+++ ENTRIES +++
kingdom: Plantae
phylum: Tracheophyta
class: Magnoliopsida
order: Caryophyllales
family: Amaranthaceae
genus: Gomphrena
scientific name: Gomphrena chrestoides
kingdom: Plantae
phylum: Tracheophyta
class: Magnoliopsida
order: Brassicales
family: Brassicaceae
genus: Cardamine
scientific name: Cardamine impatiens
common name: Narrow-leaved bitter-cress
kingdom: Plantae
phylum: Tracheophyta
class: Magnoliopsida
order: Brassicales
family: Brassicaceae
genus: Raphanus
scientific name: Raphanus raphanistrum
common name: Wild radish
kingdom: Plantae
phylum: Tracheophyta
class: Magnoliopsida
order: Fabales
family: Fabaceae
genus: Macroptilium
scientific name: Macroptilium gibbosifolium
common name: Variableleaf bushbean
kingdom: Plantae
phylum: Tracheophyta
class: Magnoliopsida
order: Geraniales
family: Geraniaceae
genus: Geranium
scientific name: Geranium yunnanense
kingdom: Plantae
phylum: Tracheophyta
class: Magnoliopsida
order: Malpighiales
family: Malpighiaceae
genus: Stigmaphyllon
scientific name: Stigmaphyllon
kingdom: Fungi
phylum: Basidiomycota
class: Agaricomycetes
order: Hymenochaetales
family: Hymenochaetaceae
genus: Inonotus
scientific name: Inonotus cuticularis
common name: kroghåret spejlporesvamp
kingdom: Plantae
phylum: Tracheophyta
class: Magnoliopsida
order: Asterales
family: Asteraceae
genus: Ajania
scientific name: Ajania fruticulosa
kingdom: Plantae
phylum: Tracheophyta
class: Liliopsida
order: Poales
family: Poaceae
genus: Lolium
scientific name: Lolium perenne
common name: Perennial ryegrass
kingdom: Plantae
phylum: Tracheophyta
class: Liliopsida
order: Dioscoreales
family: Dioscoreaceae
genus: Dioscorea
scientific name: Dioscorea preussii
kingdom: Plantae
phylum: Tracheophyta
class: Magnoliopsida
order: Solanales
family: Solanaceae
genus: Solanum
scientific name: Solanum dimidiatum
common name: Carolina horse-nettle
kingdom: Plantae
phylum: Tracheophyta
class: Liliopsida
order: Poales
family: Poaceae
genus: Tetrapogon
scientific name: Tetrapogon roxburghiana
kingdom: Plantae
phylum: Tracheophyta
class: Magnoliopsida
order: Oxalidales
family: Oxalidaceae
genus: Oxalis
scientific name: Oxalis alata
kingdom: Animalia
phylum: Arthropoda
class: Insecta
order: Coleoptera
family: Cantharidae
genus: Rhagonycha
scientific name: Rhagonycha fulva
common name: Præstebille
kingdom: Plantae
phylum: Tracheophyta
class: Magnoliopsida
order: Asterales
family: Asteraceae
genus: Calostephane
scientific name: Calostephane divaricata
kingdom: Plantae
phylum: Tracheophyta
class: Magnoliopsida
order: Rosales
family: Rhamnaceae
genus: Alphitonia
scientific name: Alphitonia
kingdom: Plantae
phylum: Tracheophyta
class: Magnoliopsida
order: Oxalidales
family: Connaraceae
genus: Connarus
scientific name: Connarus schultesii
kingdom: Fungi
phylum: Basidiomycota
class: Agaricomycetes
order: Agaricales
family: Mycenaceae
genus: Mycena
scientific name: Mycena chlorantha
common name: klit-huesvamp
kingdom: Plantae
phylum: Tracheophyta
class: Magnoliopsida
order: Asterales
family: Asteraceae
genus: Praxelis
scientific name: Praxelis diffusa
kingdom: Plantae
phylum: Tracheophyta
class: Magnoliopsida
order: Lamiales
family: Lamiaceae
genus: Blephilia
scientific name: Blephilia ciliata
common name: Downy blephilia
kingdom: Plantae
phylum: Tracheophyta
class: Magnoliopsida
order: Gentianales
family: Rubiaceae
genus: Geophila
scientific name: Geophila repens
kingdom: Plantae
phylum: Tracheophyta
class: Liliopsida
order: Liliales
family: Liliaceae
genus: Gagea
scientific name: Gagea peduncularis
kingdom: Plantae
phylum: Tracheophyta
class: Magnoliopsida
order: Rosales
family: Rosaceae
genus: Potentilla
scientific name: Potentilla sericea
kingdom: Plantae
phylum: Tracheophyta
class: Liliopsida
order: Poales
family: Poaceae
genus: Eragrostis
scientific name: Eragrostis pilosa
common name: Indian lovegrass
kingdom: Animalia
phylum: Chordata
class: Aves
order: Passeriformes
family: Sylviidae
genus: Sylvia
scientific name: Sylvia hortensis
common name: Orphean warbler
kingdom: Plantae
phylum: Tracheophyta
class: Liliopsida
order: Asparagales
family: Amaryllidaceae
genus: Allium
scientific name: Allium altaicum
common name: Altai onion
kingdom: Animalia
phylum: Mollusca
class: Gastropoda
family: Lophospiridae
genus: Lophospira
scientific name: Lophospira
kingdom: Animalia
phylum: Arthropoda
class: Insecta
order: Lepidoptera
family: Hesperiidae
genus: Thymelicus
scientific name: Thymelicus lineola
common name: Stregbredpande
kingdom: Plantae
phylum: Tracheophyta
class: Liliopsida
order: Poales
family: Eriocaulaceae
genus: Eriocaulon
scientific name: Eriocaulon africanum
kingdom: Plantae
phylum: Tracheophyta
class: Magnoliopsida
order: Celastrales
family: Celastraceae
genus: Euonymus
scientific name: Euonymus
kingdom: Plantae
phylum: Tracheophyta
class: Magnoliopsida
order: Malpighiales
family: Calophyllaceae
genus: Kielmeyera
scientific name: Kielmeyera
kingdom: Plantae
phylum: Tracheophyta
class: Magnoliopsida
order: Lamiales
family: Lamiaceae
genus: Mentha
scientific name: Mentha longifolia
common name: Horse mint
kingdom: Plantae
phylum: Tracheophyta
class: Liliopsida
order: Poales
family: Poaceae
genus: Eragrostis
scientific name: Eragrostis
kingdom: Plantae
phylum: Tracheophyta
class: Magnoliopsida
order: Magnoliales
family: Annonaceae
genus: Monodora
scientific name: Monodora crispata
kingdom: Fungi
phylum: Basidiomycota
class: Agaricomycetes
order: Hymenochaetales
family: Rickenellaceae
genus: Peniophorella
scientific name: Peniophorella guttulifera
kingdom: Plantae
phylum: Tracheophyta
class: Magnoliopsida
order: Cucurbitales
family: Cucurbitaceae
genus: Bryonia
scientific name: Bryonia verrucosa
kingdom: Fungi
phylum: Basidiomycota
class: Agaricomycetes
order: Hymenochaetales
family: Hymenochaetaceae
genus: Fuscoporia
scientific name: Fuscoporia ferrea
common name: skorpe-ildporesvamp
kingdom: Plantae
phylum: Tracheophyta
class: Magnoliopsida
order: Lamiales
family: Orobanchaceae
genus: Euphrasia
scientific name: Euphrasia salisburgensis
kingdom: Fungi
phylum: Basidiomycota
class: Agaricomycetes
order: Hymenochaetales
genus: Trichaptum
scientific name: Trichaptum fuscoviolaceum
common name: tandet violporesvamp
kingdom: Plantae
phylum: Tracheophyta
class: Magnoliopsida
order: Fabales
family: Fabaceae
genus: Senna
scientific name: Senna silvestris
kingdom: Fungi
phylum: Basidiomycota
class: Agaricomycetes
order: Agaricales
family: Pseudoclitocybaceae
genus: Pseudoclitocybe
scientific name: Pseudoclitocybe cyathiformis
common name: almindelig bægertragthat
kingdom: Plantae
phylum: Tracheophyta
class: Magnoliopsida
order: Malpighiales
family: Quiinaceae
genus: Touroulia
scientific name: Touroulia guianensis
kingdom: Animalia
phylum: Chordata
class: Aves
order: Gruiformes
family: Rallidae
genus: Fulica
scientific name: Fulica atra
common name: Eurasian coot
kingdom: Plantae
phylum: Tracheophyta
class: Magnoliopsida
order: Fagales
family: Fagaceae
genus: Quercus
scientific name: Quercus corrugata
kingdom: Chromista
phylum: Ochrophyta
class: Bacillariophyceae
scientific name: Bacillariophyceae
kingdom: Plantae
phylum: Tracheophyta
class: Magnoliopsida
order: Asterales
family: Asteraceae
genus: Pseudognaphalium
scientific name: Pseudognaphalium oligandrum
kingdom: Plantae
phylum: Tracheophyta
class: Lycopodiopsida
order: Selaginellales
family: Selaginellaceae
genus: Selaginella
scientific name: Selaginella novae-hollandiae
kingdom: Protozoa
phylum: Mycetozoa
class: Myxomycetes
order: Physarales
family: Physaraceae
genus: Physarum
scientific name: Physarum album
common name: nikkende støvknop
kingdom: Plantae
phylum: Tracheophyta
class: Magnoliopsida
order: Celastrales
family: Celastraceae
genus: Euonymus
+++
INSTRUCTION
Copy out the listing above word for word, from its first line through the line containing "family: Dioscoreaceae", with both ends included.

TASK RESULT
kingdom: Plantae
phylum: Tracheophyta
class: Magnoliopsida
order: Caryophyllales
family: Amaranthaceae
genus: Gomphrena
scientific name: Gomphrena chrestoides
kingdom: Plantae
phylum: Tracheophyta
class: Magnoliopsida
order: Brassicales
family: Brassicaceae
genus: Cardamine
scientific name: Cardamine impatiens
common name: Narrow-leaved bitter-cress
kingdom: Plantae
phylum: Tracheophyta
class: Magnoliopsida
order: Brassicales
family: Brassicaceae
genus: Raphanus
scientific name: Raphanus raphanistrum
common name: Wild radish
kingdom: Plantae
phylum: Tracheophyta
class: Magnoliopsida
order: Fabales
family: Fabaceae
genus: Macroptilium
scientific name: Macroptilium gibbosifolium
common name: Variableleaf bushbean
kingdom: Plantae
phylum: Tracheophyta
class: Magnoliopsida
order: Geraniales
family: Geraniaceae
genus: Geranium
scientific name: Geranium yunnanense
kingdom: Plantae
phylum: Tracheophyta
class: Magnoliopsida
order: Malpighiales
family: Malpighiaceae
genus: Stigmaphyllon
scientific name: Stigmaphyllon
kingdom: Fungi
phylum: Basidiomycota
class: Agaricomycetes
order: Hymenochaetales
family: Hymenochaetaceae
genus: Inonotus
scientific name: Inonotus cuticularis
common name: kroghåret spejlporesvamp
kingdom: Plantae
phylum: Tracheophyta
class: Magnoliopsida
order: Asterales
family: Asteraceae
genus: Ajania
scientific name: Ajania fruticulosa
kingdom: Plantae
phylum: Tracheophyta
class: Liliopsida
order: Poales
family: Poaceae
genus: Lolium
scientific name: Lolium perenne
common name: Perennial ryegrass
kingdom: Plantae
phylum: Tracheophyta
class: Liliopsida
order: Dioscoreales
family: Dioscoreaceae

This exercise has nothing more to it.